SOURCE TEXT
+--

Computer models that simulate the human physiology could help create new vaccines to defeat potentially deadly biological agents, according to a small company that is trying to market the technology to the U.S. government.

In the pharmaceutical industry today, it takes 12 to 14 years and more than $800 million to bring a drug to the market, experts say. But in cases of unexpected attacks by a biological pathogen—man-made or naturally occurring—there is little time, let alone 12 years, to develop a therapy, said Michael French, president of Entelos Inc., a California-based biotech firm.

The company creates “virtual patients,” essentially computer simulations of patients who are suffering from certain diseases. The simulations developed so far, called PhysioLab models, include conditions from asthma, to obesity to rheumatoid arthritis. With data for numerous kinds of patients, the models can help determine, for example, why one person with a disease will respond to a certain medication while another, with the same symptoms, will not, French said.

“Our technology eliminates having to go down blind alleys and be able to look at complex systems associated with human immune response,” he said. When a company or government agency is trying to develop a new vaccine, for example, they would use the models to evaluate a person’s immunological response, ability to fight off infections and how specific pathogens affect the human system. If a previously unheard-of biological agent were released unexpectedly, this technology would help researchers figure out how to enhance the immune system and “mount a defense against something we haven’t characterized,” said French.

Entelos has been marketing this technology to the Defense Department and the National Institutes of Health, he said. Although he claims that the technology is useful as a research tool, French cautioned that the PhysioLab models should in no way be compared to live tests on humans or animals. A vaccine side effect on any given individual, for example, could not necessarily be predicted in these simulations. “I am not sure we can measure that or address the adverse affects that occur in patients,” he said. “Some people have different reactions” to vaccines. Virtual patient models, he added, “provide an environment for researchers to hypothesize.”

+--

WHAT YOU NEED TO DO
(a) In the article, rewrite the paragraph beginning "The company creates" as a short bulleted list that keeps its main facts.
(b) Using the article, mark each statement yes or no and quote the exact words that decide it.
(i) Entelos is a California-based company.
(ii) French says the PhysioLab models can stand in for live tests on humans or animals.
(iii) Bringing a drug to market costs more than $800 million.
(c) Please write out the part of the article starting at "The company creates" and ending at "not, French said.", word for word.

+--

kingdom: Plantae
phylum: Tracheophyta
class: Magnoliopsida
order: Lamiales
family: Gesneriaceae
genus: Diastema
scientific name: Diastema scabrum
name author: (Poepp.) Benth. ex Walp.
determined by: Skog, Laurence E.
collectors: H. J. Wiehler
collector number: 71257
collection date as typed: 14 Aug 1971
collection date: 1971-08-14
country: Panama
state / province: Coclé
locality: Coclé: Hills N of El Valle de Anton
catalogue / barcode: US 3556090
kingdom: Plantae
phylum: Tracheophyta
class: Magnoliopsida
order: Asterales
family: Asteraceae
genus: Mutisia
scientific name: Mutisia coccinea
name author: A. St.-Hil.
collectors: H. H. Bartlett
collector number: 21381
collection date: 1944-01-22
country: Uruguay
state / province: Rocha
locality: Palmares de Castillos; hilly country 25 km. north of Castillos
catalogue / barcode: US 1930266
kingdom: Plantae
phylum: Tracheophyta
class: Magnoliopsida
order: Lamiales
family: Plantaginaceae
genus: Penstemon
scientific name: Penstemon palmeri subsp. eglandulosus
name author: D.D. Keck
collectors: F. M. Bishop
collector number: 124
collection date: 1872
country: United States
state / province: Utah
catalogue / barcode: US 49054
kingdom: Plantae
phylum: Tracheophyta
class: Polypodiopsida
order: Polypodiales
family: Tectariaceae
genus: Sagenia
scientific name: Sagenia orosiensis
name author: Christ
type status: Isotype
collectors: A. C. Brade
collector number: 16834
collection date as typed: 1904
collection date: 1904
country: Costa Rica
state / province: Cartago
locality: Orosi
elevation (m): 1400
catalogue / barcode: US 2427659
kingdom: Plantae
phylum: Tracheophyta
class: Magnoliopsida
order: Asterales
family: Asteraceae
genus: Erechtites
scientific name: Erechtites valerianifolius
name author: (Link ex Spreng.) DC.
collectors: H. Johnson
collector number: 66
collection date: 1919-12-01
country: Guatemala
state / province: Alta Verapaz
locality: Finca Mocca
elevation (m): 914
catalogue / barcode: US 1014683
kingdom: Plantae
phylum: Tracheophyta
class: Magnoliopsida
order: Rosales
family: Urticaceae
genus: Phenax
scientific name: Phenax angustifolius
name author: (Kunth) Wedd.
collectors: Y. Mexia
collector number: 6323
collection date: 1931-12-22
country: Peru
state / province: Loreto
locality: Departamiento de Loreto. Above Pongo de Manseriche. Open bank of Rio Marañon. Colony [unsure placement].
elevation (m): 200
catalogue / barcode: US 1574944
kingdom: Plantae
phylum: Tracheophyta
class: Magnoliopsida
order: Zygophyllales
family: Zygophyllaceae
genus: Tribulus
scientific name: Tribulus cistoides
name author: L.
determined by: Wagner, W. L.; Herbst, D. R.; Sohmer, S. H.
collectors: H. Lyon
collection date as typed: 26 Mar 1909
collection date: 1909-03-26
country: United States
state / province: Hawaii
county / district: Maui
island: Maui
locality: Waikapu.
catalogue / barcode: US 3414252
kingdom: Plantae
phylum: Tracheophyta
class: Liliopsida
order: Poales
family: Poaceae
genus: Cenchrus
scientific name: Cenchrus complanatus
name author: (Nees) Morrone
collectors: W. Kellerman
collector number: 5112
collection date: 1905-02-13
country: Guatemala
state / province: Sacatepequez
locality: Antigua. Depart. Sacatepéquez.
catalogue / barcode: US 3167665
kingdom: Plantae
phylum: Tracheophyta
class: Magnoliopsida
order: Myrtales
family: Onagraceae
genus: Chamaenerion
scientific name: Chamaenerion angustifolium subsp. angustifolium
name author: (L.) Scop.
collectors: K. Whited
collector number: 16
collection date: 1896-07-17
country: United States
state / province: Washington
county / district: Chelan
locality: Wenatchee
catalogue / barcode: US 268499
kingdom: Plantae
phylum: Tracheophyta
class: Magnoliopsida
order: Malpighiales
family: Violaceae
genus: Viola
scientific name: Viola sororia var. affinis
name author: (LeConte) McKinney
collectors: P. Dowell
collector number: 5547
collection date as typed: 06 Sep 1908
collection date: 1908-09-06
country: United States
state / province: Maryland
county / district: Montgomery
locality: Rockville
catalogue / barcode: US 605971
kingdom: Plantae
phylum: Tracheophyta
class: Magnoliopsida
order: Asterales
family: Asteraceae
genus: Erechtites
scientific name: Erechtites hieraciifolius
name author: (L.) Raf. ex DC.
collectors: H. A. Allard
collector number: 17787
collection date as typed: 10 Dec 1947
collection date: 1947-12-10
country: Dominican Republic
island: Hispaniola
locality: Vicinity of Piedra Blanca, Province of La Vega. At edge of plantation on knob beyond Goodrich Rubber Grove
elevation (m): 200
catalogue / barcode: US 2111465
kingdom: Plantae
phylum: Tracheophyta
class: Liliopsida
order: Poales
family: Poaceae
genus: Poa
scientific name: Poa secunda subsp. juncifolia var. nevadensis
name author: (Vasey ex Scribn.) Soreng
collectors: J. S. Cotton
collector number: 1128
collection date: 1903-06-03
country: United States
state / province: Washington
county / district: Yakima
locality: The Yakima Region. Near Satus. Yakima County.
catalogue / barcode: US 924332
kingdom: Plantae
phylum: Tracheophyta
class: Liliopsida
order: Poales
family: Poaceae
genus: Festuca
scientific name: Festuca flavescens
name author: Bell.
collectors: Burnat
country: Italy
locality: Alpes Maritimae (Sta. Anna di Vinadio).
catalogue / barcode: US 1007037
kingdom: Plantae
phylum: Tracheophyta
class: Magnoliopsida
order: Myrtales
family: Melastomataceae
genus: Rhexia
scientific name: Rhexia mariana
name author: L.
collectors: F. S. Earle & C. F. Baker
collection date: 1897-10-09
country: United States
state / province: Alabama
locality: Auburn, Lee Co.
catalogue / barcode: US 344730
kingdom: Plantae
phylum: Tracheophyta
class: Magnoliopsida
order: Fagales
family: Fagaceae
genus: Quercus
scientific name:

+--

EXPECTED RESPONSES
(a)
- The company builds "virtual patients," computer simulations of patients with certain diseases.
- These simulations, called PhysioLab models, cover conditions including asthma, obesity and rheumatoid arthritis.
- With data on many kinds of patients, the models can help show why one person with a disease responds to a medication while another with the same symptoms does not.

(b)
(i) Yes: "a California-based biotech firm"
(ii) No: "the PhysioLab models should in no way be compared to live tests on humans or animals"
(iii) Yes: "more than $800 million"

(c)
The company creates “virtual patients,” essentially computer simulations of patients who are suffering from certain diseases. The simulations developed so far, called PhysioLab models, include conditions from asthma, to obesity to rheumatoid arthritis. With data for numerous kinds of patients, the models can help determine, for example, why one person with a disease will respond to a certain medication while another, with the same symptoms, will not, French said.